[Extracted page text data]
▶

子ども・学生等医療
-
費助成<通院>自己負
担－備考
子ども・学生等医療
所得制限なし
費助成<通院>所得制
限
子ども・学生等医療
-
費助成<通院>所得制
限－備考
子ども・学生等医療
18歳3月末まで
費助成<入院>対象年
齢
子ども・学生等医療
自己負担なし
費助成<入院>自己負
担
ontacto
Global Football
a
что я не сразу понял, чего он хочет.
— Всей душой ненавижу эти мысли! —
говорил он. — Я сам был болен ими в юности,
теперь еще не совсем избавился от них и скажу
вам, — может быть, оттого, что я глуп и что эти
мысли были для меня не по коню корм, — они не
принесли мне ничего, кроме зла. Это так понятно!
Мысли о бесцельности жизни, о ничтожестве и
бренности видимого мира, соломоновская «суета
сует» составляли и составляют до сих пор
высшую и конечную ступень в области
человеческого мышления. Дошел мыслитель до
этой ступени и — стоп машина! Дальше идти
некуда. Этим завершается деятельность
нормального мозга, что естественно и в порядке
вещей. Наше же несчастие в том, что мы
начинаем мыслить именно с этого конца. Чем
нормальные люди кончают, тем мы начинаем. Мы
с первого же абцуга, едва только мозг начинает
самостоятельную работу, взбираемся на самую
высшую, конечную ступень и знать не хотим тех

◀
▶

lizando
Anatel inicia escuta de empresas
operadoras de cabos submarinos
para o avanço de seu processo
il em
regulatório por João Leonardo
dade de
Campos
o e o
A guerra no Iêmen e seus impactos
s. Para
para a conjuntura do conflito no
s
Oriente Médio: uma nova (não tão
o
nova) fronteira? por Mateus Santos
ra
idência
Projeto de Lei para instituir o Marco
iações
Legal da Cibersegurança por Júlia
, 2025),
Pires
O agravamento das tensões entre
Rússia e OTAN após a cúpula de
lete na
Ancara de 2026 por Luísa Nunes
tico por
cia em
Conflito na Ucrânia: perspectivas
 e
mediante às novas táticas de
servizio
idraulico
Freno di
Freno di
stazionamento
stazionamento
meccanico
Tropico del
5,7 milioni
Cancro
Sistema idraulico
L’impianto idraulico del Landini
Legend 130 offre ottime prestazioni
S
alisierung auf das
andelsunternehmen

◀

__YOUR GOAL__
Among the records above, a stretch begins at the line containing "Rússia e OTAN após a cúpula de" and ends at the line containing "andelsunternehmen". Restate that stretch word for word, and nothing else.

__ANSWER SECTION__
Rússia e OTAN após a cúpula de
lete na
Ancara de 2026 por Luísa Nunes
tico por
cia em
Conflito na Ucrânia: perspectivas
 e
mediante às novas táticas de
servizio
idraulico
Freno di
Freno di
stazionamento
stazionamento
meccanico
Tropico del
5,7 milioni
Cancro
Sistema idraulico
L’impianto idraulico del Landini
Legend 130 offre ottime prestazioni
S
alisierung auf das
andelsunternehmen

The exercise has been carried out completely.